Aí está! Pelo visto, a tal “redemocratização”, enquanto é jurada e defendida com esmero e lágrimas por todo tipo de politiqueiros oportunistas, trotskystas, pacifistas, revisionistas e também alguns ingênuos úteis, não é mais do que mais uma forma do mesmo conteúdo reacionário e caduco desse sistema de poder existente no nosso país, do qual o velho Estado e sua medula (as forças armadas reacionárias) são expressão direta. Enquanto para o público acena-se com a bandeira rota da “conciliação nacional” e “democracia”, as Forças Armadas publicamente homenageiam o torturador confesso e, não apenas, indicam seu vil manual de torturas como orientação para os formandos de diferentes escolas militares!

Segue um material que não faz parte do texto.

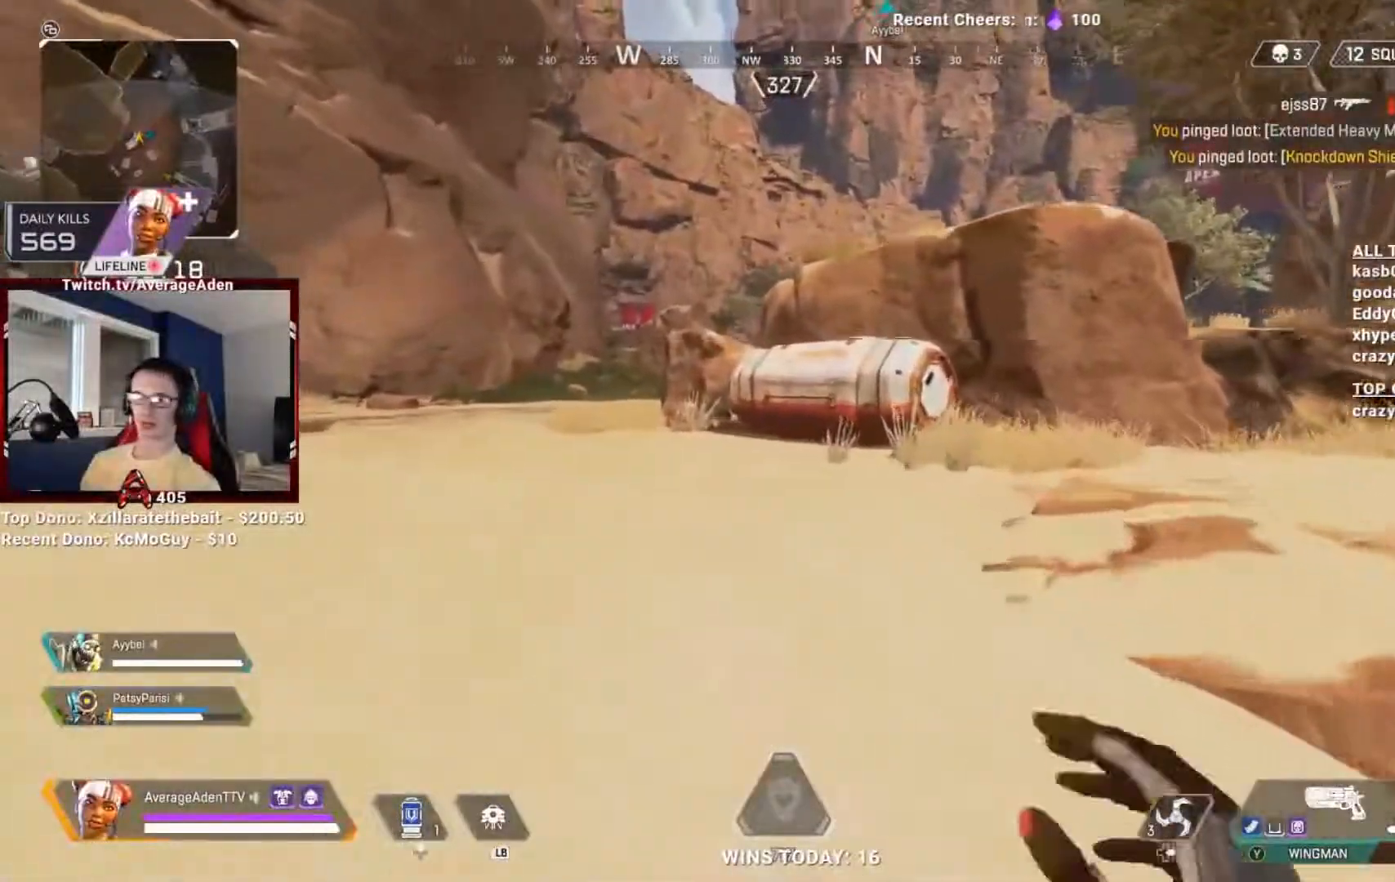
{"buttons": ["X"], "left_stick": "center", "right_stick": "center", "events": [[117, "R3", "up"], [133, "right_stick", "right"], [267, "left_stick", "center"], [284, "right_stick", "center"], [434, "X", "down"]]}
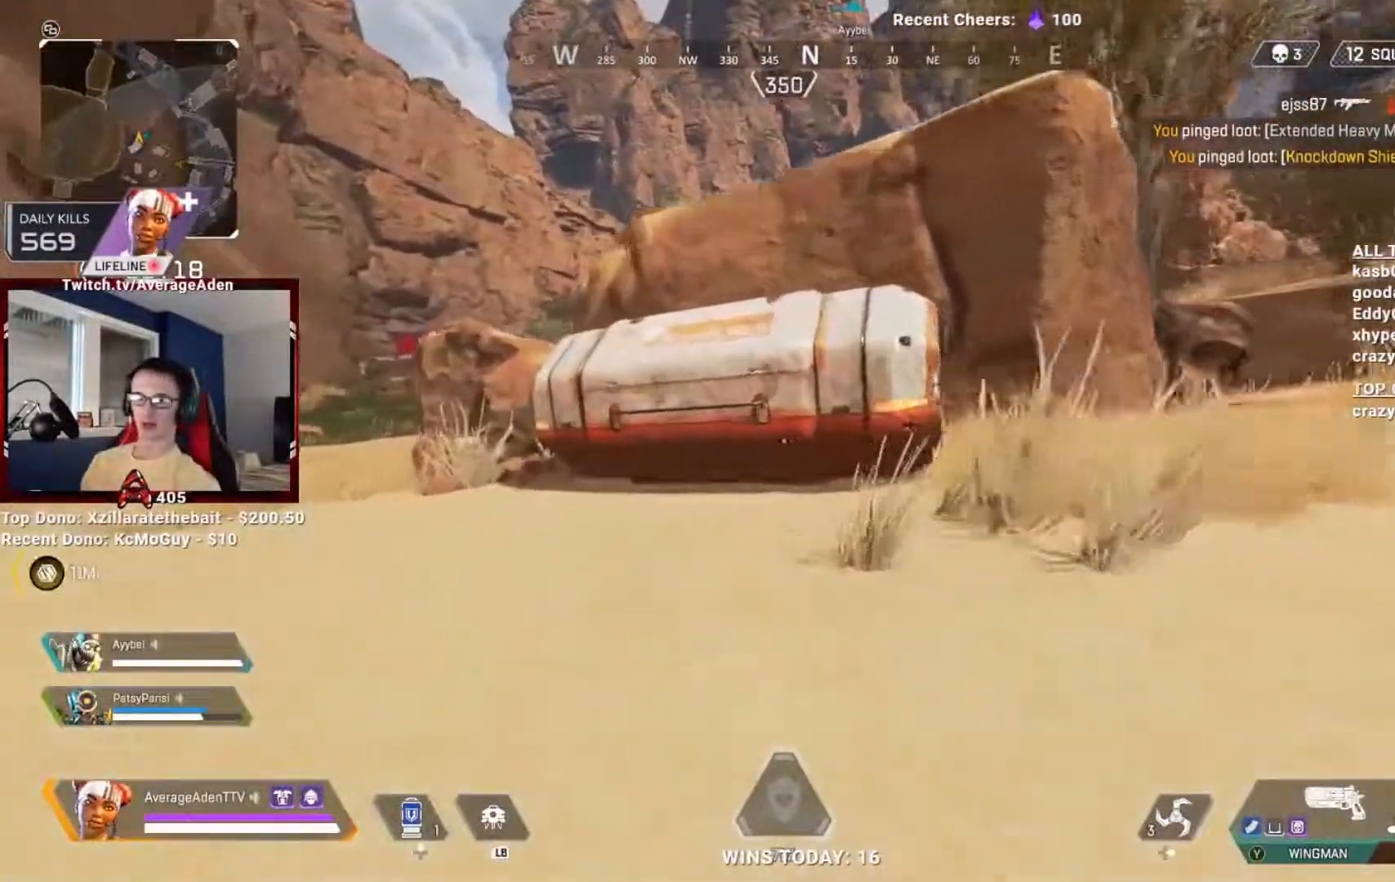
{"buttons": [], "left_stick": "up-left", "right_stick": "center"}
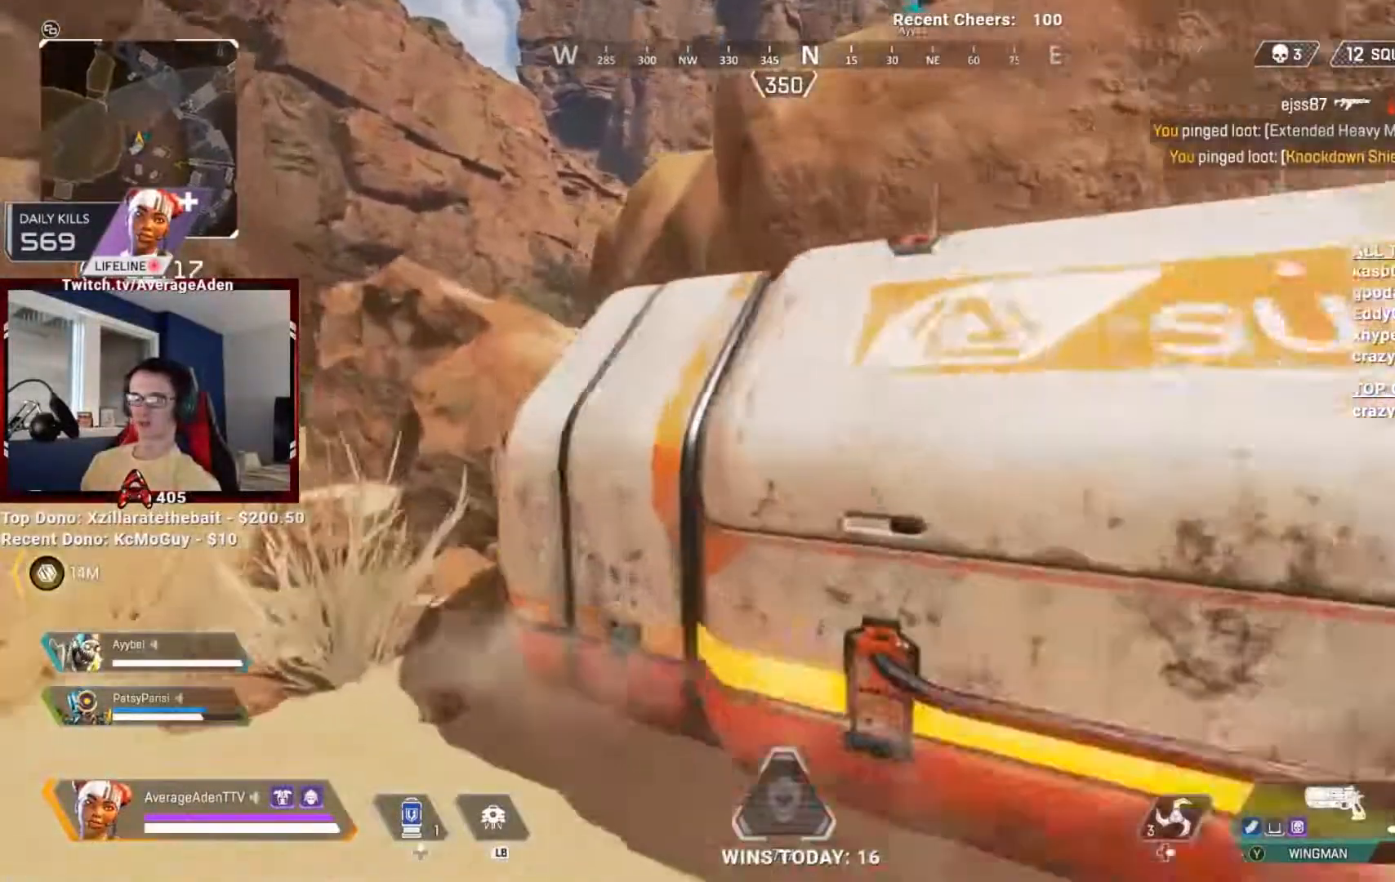
{"buttons": [], "left_stick": "down", "right_stick": "center", "events": [[133, "left_stick", "down-left"], [150, "right_stick", "right"], [300, "left_stick", "down"], [367, "right_stick", "center"]]}
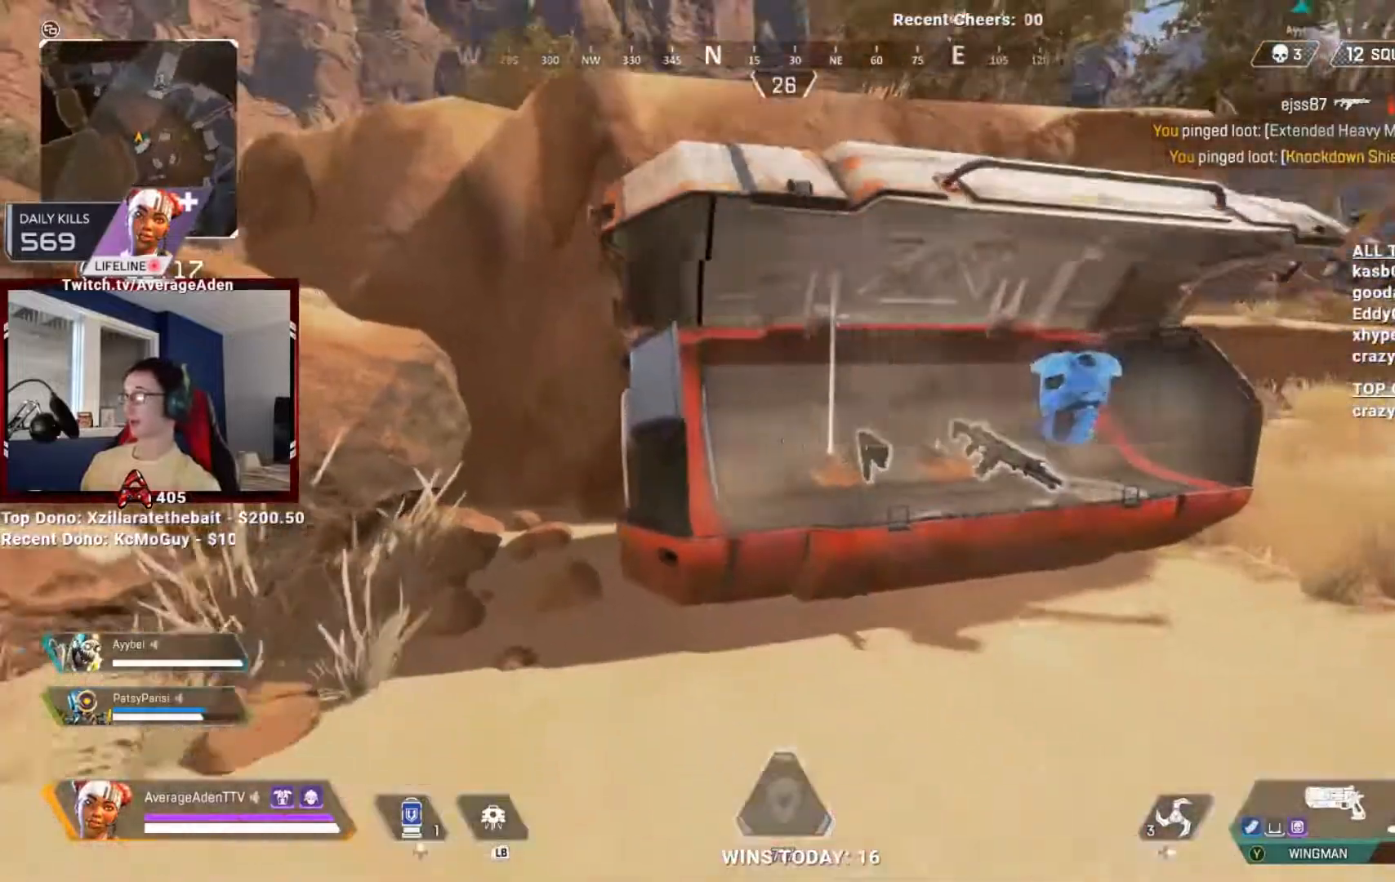
{"buttons": [], "left_stick": "center", "right_stick": "center", "events": [[101, "left_stick", "center"], [201, "left_stick", "up"], [418, "left_stick", "center"]]}
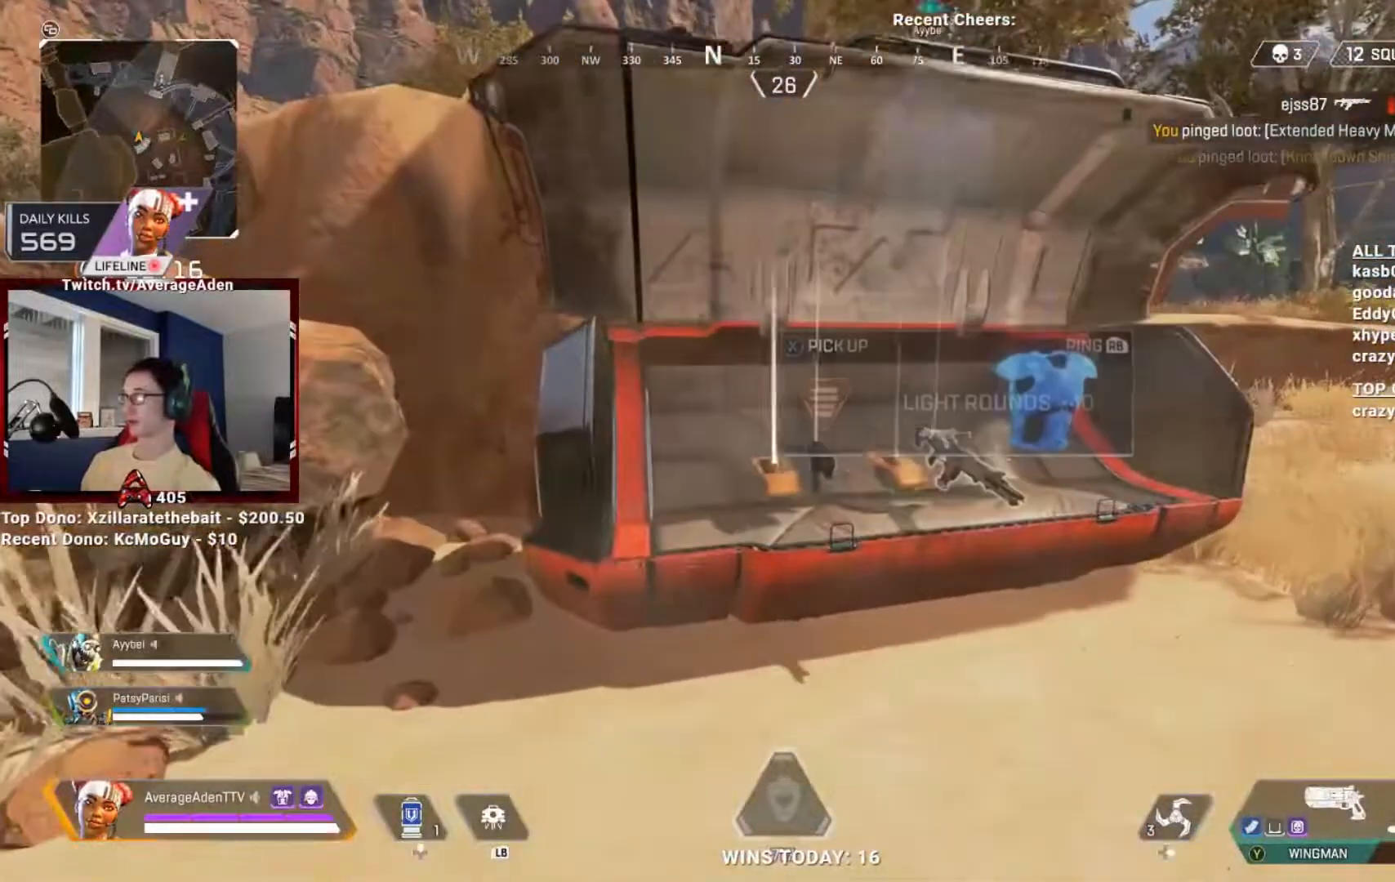
{"buttons": [], "left_stick": "center", "right_stick": "center", "events": [[17, "X", "down"], [117, "X", "up"], [217, "left_stick", "up-right"], [317, "X", "down"], [317, "left_stick", "center"], [400, "X", "up"]]}
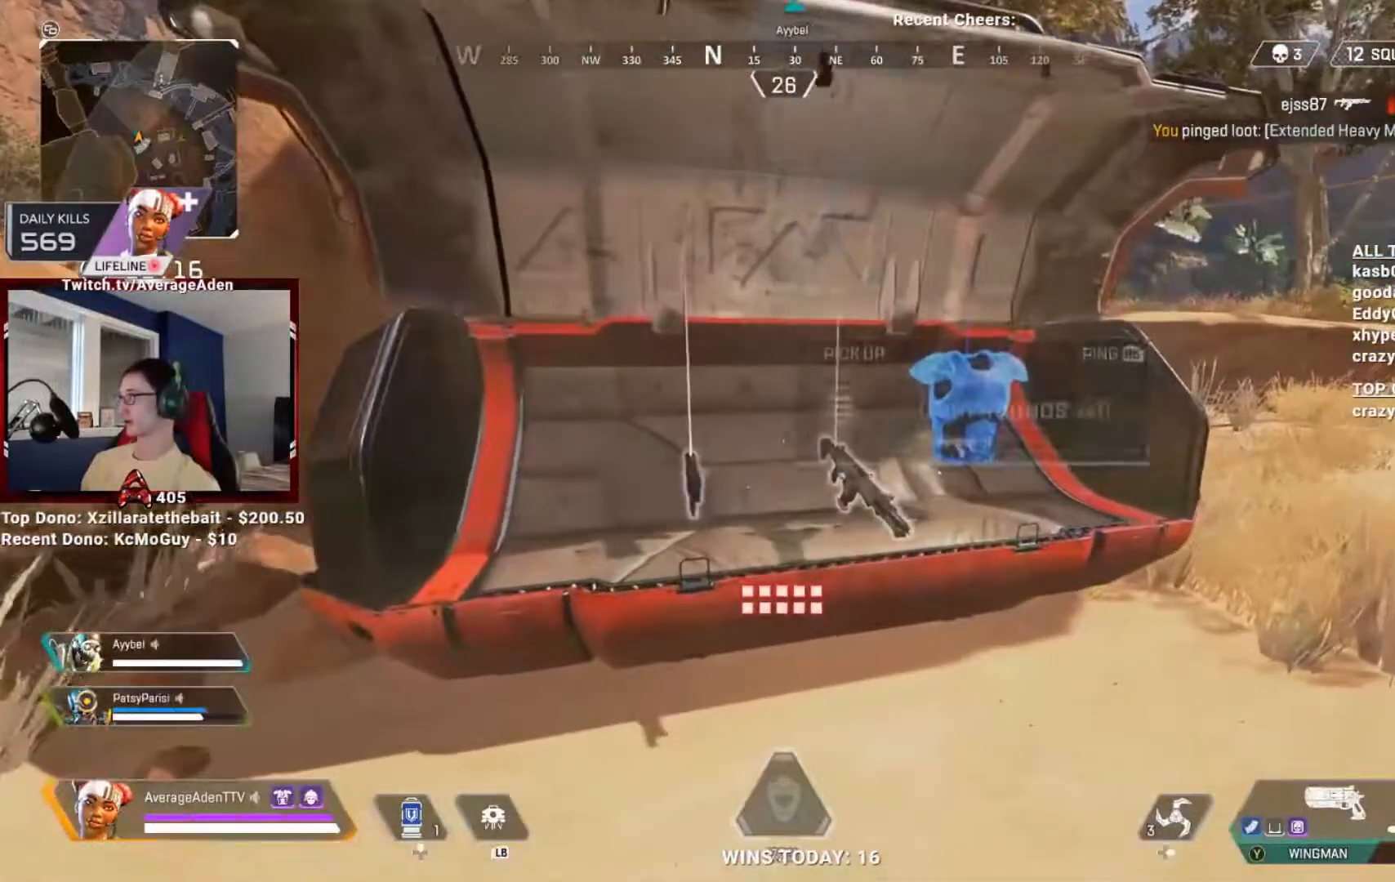
{"buttons": ["Y"], "left_stick": "center", "right_stick": "center", "events": [[67, "Y", "down"], [134, "Y", "up"], [434, "Y", "down"]]}
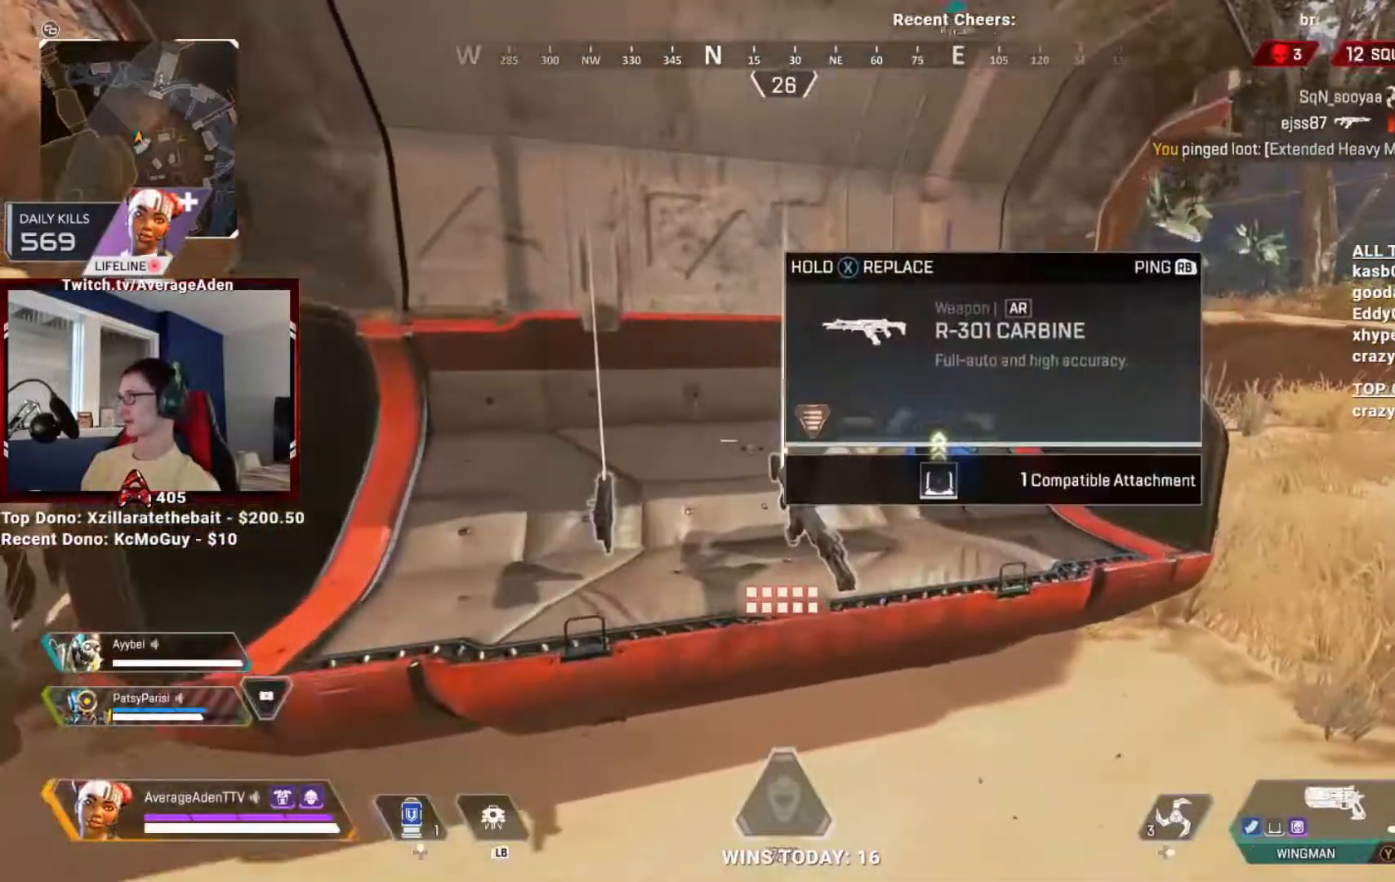
{"buttons": ["X"], "left_stick": "center", "right_stick": "center", "events": [[33, "Y", "up"], [234, "X", "down"]]}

É curioso ver que aquilo que a esquerda oportunista tenta esconder, o caráter mesmo do Estado reacionário brasileiro, é o que a extrema-direita anuncia e ostenta abertamente e com peito inchado. Os porões, constatamos, estão todos prontos e as doutrinas para justifica-los também. Porque a reação aprendeu com a história que a rebelião das massas nunca se extingue. Mas não aprendeu (ou não pode aprender) que não importa que inimigo feroz ela enfrenta, nem quantas vezes, é às massas que pertence a História e, portanto, somente elas podem definitivamente vencer.
Em Conclusão:
Bastam poucas palavras para concluir esta parte de nossa denúncia. Apontamos aqui fatos inegáveis, e praticamente todos eles foram retirados ou de documentos oficiais, ou de órgãos da imprensa monopolista ou das palavras dos próprios torturadores e criminosos do regime militar. Reproduzimos aqui o relato das torturas e apontamos alguns poucos torturadores. Certamente, devido ao enorme tamanho e peso do aparato repressivo, a lista é enorme. Mas sobre isso, embora os arquivos permaneçam trancafiados, muito já foi dito e escrito. Escolhemos aqui alguns exemplos evidentes, inquestionáveis, que por si só comprovam a seguinte afirmação:
Em nenhum país da América Latina, inclusive aqueles que participaram da Operação Condor, o descaramento da impunidade foi e é tamanho. É esse o ponto de partida que nos permite romper toda a névoa da propaganda oficial e ver o que de fato foi a Lei de Anistia e o que é a tal “Comissão da Verdade e Conciliação” do atual governo dos oportunistas e renegados PT/PCdoB. E é esse ponto que, agora de maneira mais breve, abordaremos a seguir.
Recentemente o delator covarde e bandido conhecido por Cabo Anselmo deu também uma entrevista ao programa Canal Livre, na Band, falando com a certeza de quem não será punido. Vejamos quantas entrevistas essa gente tem dado! Todas as entrevistas que aqui reproduzimos foram feitas durante os últimos anos. Vemos claramente como a participação da esquerda oportunista no gerenciamento do velho Estado inquieta essa extrema-direita que, ao ir para a ofensiva e constatar que longe de encontrar resistência, ganha terreno após terreno, mantém a carga com todas as suas forças. Não foi o governo do PT e PCdoB que renovou os prazos dos arquivos do regime militar que estavam em vias de tornar-se públicos? Essas repetidas e sem-vergonha declarações indicam também a atmosfera na qual está envolvido o País, na escalada em direção ao Estado policial, na violação dos direitos mais elementares do povo, na banalização da violência, da morte e da militarização crescente de toda a sociedade.
Concluímos obrigatoriamente que tão farsante quanto a Lei da Anistia foi a democracia que esta supostamente visou restabelecer.